Arguably, there is always the temptation to put the fox in charge of the sheep pen.

After all, the outsourcing holds the tantalising potential to encourage the fox to feel 'responsible' for the welfare of the sheep. But then, the fox is also inherently interested in making a great meal out of the sheep under its protection.
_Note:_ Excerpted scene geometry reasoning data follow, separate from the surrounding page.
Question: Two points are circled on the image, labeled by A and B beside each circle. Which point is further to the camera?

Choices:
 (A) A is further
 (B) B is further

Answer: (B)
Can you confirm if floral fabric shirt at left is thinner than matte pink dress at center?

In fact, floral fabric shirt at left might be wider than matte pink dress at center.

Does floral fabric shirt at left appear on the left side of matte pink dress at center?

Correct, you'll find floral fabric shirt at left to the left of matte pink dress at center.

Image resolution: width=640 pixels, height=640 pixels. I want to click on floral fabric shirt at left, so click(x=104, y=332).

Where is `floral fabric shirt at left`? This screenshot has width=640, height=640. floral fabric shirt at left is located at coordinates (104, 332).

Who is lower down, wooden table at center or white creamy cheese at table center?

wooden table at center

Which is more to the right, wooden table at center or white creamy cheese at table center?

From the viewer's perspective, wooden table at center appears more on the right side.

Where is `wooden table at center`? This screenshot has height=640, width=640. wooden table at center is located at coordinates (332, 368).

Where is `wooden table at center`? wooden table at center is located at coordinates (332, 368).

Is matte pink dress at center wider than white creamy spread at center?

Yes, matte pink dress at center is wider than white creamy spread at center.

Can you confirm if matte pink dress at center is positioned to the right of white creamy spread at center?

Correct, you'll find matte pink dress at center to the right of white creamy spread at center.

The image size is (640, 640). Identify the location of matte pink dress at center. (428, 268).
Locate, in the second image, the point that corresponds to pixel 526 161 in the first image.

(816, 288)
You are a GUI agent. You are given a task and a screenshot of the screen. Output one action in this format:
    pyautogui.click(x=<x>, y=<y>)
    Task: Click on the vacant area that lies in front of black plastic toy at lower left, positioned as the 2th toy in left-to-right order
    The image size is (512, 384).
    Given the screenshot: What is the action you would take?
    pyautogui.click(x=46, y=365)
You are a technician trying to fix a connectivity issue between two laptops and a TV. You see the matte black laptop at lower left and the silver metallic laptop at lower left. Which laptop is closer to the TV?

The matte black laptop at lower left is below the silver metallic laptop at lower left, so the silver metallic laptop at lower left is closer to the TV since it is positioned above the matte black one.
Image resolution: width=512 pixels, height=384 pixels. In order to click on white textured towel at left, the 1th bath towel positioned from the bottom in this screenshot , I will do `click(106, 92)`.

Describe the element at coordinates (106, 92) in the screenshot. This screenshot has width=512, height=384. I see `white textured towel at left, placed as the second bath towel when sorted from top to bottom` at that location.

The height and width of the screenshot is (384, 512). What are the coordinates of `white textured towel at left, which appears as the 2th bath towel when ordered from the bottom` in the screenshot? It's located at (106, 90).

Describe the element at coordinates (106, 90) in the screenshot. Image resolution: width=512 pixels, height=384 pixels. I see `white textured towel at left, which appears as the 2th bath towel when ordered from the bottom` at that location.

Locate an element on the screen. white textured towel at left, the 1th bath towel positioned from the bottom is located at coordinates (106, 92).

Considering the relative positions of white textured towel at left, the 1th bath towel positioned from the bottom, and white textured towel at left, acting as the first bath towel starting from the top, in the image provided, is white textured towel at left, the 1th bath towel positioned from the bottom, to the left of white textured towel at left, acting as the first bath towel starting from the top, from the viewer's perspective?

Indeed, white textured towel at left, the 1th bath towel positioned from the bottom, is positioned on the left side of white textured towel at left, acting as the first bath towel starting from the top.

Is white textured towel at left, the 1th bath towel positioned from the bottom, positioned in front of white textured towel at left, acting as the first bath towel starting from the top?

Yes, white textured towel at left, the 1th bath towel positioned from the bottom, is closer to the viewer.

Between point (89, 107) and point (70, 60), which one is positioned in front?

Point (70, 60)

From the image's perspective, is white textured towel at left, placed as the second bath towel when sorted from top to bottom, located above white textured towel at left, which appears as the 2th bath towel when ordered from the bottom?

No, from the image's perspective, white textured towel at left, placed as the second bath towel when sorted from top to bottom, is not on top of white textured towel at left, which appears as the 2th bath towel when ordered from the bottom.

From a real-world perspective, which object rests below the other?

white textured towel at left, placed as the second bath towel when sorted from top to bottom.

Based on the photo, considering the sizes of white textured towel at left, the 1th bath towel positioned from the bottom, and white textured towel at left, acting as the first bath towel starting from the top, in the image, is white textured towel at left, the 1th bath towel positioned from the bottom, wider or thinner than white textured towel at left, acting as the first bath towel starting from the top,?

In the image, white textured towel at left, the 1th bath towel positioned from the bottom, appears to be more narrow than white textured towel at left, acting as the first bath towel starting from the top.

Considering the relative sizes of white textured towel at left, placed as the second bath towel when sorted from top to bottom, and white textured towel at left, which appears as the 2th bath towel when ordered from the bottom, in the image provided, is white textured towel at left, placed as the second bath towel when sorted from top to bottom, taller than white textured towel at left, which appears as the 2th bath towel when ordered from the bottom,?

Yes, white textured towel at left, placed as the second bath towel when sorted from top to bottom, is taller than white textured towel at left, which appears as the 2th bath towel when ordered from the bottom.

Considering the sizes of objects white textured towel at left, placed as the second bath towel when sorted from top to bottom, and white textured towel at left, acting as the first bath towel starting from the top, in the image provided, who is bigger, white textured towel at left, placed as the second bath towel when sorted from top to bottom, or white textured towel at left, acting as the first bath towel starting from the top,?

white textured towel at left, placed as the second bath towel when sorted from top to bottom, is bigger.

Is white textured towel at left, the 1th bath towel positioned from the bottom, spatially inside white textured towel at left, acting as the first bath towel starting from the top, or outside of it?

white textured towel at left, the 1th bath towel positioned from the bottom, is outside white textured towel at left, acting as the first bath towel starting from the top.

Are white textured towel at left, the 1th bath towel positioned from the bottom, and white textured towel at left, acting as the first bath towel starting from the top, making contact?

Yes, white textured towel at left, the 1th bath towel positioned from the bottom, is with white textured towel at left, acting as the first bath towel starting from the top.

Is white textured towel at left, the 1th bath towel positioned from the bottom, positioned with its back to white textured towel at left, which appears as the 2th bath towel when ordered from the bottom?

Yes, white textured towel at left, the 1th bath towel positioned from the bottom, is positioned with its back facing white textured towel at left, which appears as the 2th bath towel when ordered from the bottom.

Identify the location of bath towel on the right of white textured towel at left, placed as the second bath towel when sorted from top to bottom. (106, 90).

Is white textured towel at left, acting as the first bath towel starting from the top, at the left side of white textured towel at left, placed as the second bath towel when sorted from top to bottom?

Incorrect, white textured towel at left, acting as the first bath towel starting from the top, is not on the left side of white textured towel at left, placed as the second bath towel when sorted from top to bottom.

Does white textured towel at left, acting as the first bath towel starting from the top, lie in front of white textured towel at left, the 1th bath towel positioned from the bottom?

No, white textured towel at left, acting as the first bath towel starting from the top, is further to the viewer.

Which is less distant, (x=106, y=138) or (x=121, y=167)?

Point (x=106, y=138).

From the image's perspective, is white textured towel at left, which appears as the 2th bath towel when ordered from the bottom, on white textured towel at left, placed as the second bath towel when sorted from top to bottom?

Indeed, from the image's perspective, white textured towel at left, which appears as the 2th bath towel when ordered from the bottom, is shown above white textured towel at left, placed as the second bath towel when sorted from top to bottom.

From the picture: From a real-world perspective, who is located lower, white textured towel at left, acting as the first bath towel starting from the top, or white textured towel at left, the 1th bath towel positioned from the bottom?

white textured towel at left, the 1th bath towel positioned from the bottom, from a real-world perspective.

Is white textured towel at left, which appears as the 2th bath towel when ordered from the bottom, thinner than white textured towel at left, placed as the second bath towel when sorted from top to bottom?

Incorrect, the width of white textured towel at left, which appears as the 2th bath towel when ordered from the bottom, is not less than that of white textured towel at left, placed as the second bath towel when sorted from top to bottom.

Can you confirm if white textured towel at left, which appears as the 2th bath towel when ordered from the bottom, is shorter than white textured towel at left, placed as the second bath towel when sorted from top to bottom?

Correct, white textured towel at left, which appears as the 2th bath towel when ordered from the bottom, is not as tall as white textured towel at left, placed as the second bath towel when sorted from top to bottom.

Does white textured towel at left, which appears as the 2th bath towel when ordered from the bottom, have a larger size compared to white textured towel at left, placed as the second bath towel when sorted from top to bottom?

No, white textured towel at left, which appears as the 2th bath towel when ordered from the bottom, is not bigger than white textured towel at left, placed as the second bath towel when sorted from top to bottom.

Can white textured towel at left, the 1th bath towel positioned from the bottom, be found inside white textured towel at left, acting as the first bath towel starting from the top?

The analogy is quite applicable here.

Anyone who knows Pakistan would know that the more things appear to change in that country under representative rule, the more they remain the same.

Equally, the Pakistani military would be aware that it has brilliantly out-manoeuvred the US -- which isn't surprising because Pakistan has hardly any leeway to compromise over the Afghan problem where its vital interests are at stake such as the sanctity of the 2,500-kilometre long Durand Line and the explosive mix of Pashtun nationalism.

Therefore, as 2013 progresses and Obama becomes more and more desperate for a ceasefire in Afghanistan, the US position at the negotiating table will become completely untenable.

All in all, therefore, Pakistan has come within striking distance of putting the Taliban in power in Afghanistan without having to invade that country for a second time as it did 20 years ago.

In retrospect, the chill in the US-Pak ties through 2012 has enabled the Pakistani military leadership to hunker down and simply sit out the crucial one-year period that has passed in the run-up to the NATO troop withdrawal.

Finally, looking ahead, it is conceivable that beneath the 'fog of war', the Anglo-American plan (with the Turks, Qataris and Saudis playing as sidekicks) hopes to influence and manipulate Islamist groups for geopolitical purposes.

Libya and Syria have shown the potential of Islamism in geopolitics.

An Islamist regime in Kabul (under Saudi and Qatari influence) would have its uses elsewhere in the region such as Xinjiang, Central Asia, Trans-Caucasus and Iran.

Quite obviously, the US has brought in Qatar, Saudi Arabia and Turkey to assist in the Afghan endgame with a definite geopolitical agenda in mind.

Against this backdrop of the 'Great Game', the spectre that haunts India is very specific, namely, that Pakistan may exploit its special status in the US' regional strategy to gain the 'strategic depth' it always aspired for across the Durand Line.

From the US viewpoint, it may seem a legitimate demand by Pakistan that it should be allowed have a say in the nature of the Afghan settlement that prevails in the Pashtun-dominated regions.

But from the Indian angle, it will be a dangerous development fraught with serious security implications.

Indeed, Mirwaiz Farooq spoke not a day too soon. Delhi needs to draw up contingency plans to meet terrorist threats emanating from militant groups based in southern and south-eastern Afghanistan.